EXCERPT PROVIDED:
Laurie Graham:Oh, that's so interesting. You know, when you were talking about everything you're saying right now, I just went in a different direction in my brain, which we know is normal, but like we were talking about the pressure or the the society thing of You're too much. Those emotions don't belong here. But I just started thinking about how often in my past, especially, you know, in my history, not in my probably in my last 10 years, I've been getting so much better at this, but my emotions were too much for me, like I didn't want to feel my emotions. It wasn't like I was holding them down because of that person, or at least not knowingly, because of a pressure or a norm. I didn't want to accept my sadness or my anger or my disappointment, like disappointment or, you know, for me, feeling misunderstood is, is an emotion that hits me deeply, right, like when people don't know me or or, yeah, misunderstood is a big emotion for me, but I think some of my growth has hasn't been even about other people. It's been about like, it's, it's too much for me to handle, and I think getting comfortable with all emotions, and I'm not sure, can we say this is true or not true? But like, if you don't ever feel anger, I would say that's not true. I would say you're not aware of your anger. If you don't ever experience sorrow or sadness, I would say, yeah, that's not true. If you don't think you experience these emotions, you're human, so you've got them all. Like, if you can't identify the UX, most likely, most likely, you're not recognizing your own emotions. And I want to be really careful with that, because I don't want to blame people and say, You, you, you. But I'm still in this. I think I'm still uncovering emotions. Like, can you talk about that a little bit? Did I just judge everyone listening?
Becky Brown:No. Well, what I want to say is, let's go back to the beginning, where we talked about this cultural pressure to just change the way we feel. This begins in childhood. Most of us, if we aren't feeling these things, we aren't aware of why. So I have 100 pound weight loss journey. In my experience, I went to food to not feel my emotions for years, and I never would have told you when I was in it. I never would have said I'm using food to not feel my emotions. It's in right that I'm learning these things about myself. And so it's this, it's this, I'm upping my sensitivity of recognizing, like, Oh, I did feel that. There you went. In our conversations, in the morning, you'll say, Wow, I can tell. Like, how does it how do your shoulders feel right now? It sounds like your voice is getting a little tense, and I won't even recognize it until you bounce that back to me. So yeah, it's yeah, it's so important. It's all about fine tuning to get to that point too.
Laurie Graham:Yeah. And oftentimes our go to behaviors that that bring us comfort are often masking emotions, like, like a lot of women in small churches, we talk about it all the time, like we want to be in control. We want to we don't want to let that go. Like, like controlling things around us is, is one of those things that often is masking that emotion of feeling out of control, or feeling fear, like we have a lot of stuff like that. Oh,
Becky Brown:hyper productivity. I mean saying yes to all the things, having no boundaries, such a sign of, like, okay, there's stuff going on there that is trying to get your attention.
Laurie Graham:Yeah. I love what you said earlier, too. You talked about naming it. I think you had a little three step or five step thing there. Do you want to do that again?
Becky Brown:Remember what I said? But yeah, yeah.

DATA SECTION:

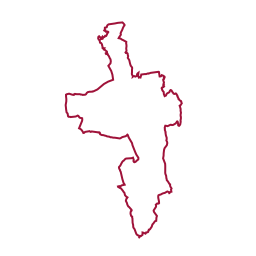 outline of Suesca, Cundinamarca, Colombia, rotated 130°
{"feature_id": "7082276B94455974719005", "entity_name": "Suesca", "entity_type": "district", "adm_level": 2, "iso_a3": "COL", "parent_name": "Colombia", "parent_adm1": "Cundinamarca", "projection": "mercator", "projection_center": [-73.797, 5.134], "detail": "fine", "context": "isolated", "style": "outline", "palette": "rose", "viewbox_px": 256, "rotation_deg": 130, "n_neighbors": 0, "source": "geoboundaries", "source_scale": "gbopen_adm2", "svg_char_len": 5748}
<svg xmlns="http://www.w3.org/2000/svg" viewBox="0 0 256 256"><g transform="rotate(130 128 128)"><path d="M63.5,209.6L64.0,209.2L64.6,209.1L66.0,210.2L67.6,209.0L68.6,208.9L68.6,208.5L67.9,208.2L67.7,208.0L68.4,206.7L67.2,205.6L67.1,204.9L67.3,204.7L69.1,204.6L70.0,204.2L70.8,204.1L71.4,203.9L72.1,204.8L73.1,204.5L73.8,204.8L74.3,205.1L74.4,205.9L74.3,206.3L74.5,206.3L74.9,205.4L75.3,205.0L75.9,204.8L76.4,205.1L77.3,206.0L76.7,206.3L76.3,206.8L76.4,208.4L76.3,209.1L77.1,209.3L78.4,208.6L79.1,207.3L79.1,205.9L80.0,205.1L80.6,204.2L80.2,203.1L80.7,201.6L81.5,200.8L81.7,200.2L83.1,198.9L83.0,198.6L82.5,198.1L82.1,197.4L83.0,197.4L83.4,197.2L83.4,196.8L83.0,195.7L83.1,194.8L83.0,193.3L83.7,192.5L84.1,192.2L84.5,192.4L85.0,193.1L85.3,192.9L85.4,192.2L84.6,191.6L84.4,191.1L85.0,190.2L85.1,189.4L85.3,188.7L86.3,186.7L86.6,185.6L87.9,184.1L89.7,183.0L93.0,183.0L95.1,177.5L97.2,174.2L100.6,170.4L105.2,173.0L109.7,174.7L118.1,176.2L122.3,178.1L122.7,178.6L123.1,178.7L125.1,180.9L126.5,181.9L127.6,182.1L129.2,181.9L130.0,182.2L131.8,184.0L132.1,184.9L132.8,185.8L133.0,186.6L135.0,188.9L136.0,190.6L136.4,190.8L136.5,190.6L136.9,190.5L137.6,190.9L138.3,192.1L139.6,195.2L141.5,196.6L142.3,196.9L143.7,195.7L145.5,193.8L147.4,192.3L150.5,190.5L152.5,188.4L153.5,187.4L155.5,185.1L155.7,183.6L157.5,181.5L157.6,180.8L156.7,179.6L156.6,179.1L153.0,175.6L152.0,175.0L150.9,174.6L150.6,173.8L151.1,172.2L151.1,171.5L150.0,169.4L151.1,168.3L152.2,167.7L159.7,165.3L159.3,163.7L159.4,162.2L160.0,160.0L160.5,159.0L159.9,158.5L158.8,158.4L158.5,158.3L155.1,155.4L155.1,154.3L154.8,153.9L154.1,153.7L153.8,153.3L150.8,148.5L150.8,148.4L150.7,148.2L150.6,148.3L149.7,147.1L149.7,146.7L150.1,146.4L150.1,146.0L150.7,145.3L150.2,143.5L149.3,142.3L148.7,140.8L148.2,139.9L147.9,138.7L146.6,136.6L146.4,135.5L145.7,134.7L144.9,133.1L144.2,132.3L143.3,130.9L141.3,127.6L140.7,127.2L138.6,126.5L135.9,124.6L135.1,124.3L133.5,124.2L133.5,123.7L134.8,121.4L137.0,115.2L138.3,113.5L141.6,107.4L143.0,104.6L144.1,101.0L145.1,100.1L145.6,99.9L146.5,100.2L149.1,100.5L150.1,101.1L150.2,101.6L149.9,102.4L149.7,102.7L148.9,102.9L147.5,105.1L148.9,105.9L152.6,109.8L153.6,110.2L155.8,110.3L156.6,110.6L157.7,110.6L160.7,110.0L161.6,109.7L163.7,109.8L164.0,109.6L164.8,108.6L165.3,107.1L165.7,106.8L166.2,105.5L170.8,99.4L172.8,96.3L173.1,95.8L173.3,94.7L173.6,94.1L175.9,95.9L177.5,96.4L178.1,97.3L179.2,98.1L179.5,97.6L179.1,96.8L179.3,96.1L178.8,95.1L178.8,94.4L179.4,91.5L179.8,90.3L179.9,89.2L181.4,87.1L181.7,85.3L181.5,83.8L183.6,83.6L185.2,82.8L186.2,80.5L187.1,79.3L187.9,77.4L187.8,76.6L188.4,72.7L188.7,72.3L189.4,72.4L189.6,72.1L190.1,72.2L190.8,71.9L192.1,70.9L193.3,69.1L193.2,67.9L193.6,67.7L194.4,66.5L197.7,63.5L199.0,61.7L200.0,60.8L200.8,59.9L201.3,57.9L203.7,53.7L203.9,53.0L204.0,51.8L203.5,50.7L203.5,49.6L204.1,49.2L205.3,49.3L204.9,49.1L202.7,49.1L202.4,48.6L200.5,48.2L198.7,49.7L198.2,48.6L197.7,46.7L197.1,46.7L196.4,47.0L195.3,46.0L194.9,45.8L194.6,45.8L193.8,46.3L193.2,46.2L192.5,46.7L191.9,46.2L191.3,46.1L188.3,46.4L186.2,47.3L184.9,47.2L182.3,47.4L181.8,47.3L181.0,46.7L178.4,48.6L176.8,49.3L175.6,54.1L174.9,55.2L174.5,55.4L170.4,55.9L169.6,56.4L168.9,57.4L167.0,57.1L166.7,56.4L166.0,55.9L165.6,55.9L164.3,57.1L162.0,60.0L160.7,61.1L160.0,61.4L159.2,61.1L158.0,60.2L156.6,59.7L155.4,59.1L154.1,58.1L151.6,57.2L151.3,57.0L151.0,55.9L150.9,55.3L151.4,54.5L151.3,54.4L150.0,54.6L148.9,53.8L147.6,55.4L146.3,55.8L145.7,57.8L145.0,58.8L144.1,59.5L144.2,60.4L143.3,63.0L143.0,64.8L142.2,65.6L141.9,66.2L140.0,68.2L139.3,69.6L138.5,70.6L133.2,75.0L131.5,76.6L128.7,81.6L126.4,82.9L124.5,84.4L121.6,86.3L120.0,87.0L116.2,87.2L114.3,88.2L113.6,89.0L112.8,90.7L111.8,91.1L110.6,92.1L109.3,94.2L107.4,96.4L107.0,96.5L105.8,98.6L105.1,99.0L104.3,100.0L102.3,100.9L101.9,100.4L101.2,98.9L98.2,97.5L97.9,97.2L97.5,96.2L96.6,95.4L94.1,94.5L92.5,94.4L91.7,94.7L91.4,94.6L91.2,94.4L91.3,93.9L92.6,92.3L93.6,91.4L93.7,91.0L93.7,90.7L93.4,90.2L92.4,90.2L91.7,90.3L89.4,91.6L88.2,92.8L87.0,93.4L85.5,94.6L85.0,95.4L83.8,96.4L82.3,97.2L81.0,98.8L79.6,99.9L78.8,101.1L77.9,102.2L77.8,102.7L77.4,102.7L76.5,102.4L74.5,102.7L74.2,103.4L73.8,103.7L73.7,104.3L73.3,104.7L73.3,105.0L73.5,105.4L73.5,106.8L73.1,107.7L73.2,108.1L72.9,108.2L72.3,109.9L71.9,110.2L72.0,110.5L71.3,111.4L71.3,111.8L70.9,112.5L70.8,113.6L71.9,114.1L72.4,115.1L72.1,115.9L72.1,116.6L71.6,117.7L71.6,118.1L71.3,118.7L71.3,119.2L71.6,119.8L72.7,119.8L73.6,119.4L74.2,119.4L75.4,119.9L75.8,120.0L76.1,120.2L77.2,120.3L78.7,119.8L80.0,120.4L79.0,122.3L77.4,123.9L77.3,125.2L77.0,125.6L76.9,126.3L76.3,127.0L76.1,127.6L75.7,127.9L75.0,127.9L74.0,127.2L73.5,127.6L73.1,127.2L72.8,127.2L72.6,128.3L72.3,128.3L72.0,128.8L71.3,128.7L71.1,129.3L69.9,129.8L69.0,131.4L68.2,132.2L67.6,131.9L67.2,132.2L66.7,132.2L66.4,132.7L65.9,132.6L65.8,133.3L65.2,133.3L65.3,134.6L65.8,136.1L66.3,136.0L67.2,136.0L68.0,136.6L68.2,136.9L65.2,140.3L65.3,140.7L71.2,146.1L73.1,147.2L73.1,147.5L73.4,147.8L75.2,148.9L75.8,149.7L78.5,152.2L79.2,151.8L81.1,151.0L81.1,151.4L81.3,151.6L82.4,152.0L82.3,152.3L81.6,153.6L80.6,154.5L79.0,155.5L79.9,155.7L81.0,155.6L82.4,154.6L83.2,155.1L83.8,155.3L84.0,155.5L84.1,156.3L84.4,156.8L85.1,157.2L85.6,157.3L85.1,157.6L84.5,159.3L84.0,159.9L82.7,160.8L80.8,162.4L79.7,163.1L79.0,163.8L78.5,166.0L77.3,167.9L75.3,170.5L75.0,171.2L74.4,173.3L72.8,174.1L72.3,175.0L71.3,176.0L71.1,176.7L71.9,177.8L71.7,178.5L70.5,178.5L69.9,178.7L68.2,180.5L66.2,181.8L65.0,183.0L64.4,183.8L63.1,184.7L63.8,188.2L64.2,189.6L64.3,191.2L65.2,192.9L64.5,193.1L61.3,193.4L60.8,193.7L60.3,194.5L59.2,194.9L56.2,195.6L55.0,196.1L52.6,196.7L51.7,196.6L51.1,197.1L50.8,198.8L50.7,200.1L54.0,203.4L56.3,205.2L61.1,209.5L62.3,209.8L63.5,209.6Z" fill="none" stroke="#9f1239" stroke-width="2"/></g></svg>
...
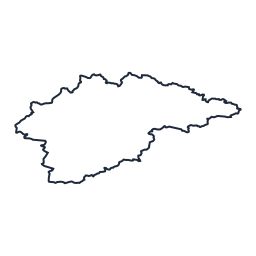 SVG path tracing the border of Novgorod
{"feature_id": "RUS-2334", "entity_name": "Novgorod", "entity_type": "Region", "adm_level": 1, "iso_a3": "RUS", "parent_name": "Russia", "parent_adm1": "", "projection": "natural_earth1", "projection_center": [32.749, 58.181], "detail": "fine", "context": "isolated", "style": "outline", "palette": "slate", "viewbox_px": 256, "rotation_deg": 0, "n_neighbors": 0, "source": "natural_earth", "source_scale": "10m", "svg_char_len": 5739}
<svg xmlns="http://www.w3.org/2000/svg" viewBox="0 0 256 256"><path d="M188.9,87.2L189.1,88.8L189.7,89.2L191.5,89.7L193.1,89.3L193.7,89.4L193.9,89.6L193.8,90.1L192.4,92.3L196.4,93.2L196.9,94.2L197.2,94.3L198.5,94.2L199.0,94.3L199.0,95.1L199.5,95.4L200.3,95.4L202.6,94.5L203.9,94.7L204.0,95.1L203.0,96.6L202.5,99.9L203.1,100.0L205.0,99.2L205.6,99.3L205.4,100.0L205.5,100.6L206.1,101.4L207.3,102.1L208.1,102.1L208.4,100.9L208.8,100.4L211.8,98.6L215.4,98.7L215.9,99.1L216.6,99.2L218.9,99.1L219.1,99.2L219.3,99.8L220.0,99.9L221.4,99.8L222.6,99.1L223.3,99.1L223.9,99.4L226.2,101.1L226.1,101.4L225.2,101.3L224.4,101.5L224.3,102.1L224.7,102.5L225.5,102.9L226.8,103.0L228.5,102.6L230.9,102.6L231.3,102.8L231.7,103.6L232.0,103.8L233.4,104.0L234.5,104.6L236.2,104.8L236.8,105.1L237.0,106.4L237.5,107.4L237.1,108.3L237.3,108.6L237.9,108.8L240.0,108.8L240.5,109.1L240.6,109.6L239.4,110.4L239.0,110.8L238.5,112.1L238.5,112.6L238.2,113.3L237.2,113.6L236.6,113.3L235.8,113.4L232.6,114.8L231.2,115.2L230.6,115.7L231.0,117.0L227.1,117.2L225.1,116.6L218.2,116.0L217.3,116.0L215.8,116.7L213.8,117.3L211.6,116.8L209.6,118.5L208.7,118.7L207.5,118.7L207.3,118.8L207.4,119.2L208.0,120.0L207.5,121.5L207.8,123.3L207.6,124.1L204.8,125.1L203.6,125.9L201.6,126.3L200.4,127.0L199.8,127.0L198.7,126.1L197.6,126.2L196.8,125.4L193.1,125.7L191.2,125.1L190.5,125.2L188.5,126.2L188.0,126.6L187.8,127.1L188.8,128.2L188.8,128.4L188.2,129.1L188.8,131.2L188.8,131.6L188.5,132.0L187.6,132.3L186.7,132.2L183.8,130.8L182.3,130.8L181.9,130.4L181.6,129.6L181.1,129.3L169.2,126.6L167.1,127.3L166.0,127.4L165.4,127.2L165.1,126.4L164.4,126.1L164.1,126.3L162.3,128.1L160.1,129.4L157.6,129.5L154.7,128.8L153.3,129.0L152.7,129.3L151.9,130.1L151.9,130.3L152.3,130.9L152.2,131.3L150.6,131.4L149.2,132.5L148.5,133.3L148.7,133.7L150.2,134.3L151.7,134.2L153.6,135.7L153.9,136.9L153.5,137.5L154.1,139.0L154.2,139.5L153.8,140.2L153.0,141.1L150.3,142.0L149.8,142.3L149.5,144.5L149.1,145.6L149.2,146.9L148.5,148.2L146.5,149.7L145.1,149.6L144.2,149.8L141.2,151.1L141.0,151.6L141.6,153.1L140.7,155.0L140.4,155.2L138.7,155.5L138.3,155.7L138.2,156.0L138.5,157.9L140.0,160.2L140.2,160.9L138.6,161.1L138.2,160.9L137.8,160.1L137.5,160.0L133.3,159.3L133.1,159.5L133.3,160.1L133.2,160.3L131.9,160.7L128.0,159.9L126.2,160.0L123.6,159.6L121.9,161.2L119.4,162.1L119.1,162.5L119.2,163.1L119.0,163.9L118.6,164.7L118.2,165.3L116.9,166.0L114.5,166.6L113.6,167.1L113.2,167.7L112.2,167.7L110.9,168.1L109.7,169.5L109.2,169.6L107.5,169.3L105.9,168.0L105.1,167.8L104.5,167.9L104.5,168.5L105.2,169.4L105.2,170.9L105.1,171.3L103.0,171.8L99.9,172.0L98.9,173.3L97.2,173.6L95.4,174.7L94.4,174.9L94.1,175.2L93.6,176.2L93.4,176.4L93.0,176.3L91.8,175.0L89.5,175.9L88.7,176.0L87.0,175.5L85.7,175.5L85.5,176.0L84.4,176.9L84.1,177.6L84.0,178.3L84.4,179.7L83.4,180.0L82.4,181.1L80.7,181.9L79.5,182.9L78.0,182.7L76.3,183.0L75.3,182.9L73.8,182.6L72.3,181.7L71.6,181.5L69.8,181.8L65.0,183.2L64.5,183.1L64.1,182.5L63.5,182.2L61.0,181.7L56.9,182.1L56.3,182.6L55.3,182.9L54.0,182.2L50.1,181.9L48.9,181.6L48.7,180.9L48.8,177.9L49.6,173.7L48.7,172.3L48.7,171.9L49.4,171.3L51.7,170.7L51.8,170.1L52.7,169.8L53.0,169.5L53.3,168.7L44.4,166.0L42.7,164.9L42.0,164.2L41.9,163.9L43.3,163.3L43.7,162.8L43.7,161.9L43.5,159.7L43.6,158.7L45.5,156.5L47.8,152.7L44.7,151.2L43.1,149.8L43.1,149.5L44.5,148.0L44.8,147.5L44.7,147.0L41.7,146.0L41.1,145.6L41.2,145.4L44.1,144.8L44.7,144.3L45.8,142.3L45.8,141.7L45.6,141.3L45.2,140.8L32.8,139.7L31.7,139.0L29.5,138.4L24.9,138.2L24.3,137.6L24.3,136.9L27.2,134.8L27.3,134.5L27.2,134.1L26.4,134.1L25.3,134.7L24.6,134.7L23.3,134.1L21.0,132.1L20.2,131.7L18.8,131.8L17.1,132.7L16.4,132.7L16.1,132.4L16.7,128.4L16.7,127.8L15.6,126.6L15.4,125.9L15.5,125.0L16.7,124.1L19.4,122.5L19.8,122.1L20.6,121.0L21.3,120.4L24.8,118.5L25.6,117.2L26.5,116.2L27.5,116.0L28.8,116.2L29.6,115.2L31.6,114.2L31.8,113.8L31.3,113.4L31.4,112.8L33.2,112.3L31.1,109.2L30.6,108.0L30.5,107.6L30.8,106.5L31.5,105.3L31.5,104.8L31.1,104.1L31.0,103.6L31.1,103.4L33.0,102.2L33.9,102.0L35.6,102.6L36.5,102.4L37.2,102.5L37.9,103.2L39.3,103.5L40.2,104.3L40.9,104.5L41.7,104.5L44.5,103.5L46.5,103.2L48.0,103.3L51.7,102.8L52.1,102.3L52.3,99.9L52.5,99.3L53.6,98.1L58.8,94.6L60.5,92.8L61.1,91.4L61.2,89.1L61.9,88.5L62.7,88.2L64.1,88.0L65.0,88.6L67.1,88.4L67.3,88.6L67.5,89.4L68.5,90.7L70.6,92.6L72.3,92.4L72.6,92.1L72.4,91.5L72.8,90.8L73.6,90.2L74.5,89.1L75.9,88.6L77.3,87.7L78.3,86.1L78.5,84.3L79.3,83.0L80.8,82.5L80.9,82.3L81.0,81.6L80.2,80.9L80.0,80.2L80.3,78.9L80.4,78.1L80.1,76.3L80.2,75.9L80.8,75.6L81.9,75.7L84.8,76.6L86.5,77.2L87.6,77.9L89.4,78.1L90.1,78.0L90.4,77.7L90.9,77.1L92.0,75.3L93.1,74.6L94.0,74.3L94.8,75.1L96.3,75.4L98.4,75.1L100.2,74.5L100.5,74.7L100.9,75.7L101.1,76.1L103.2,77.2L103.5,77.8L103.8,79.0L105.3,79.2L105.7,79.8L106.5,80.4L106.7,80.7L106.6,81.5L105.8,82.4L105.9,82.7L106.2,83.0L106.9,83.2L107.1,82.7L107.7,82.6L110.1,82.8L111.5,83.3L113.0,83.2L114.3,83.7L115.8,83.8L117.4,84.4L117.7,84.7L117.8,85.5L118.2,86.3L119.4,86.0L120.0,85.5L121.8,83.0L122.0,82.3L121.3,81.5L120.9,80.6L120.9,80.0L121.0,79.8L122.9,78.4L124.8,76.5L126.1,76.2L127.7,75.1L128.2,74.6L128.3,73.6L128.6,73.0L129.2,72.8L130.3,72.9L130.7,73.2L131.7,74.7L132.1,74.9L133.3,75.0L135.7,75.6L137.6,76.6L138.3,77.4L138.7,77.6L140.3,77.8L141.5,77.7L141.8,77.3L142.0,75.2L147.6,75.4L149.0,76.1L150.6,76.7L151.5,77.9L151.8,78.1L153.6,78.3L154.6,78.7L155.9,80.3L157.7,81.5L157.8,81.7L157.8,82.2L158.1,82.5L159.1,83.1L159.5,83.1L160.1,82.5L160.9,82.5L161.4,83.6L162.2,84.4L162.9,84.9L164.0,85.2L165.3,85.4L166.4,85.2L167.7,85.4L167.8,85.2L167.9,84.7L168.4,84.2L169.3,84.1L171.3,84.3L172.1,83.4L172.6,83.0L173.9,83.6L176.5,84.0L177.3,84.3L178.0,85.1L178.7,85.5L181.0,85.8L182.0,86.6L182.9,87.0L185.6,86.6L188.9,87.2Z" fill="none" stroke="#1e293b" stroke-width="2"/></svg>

TASK TO CARRY OUT: Continue the conversation about recognizing and naming emotions, starting right after its last line.

ANSWER TO THE EXERCISE:
Laurie Graham:Like we talked about, like, how do we get, how do we take this invitation, you know, like, how, where does it start? And you mentioned, maybe it wasn't a three step, five step, maybe it was just in our conversation. But you, you talked about, like, having to recognize, or name it
Becky Brown:first, yeah, yeah, for sure. I mean, that tuned in sensitivity. It you have to see what's going on if you, if you don't recognize a problem, you can't fix it, so just recognizing your emotions. Okay, I'm feeling this right now. Then it's like, okay, sadness is what we're dealing with right now. Let's let's deal and you might have other words as you get deeper into it. Okay, it's not just sadness, it's grief, it's depression, yeah, whatever words are added to it, but recognizing it. And then I think I said inviting Jesus into it, and just like short prayers of Lord, can you help me figure out what this means? What is the signaling? What, what? What's like. How can I use this to drive me to helpful choices? How have I used this to drive me to harmful choices? Just questions of what? What does this mean? Yeah, yeah.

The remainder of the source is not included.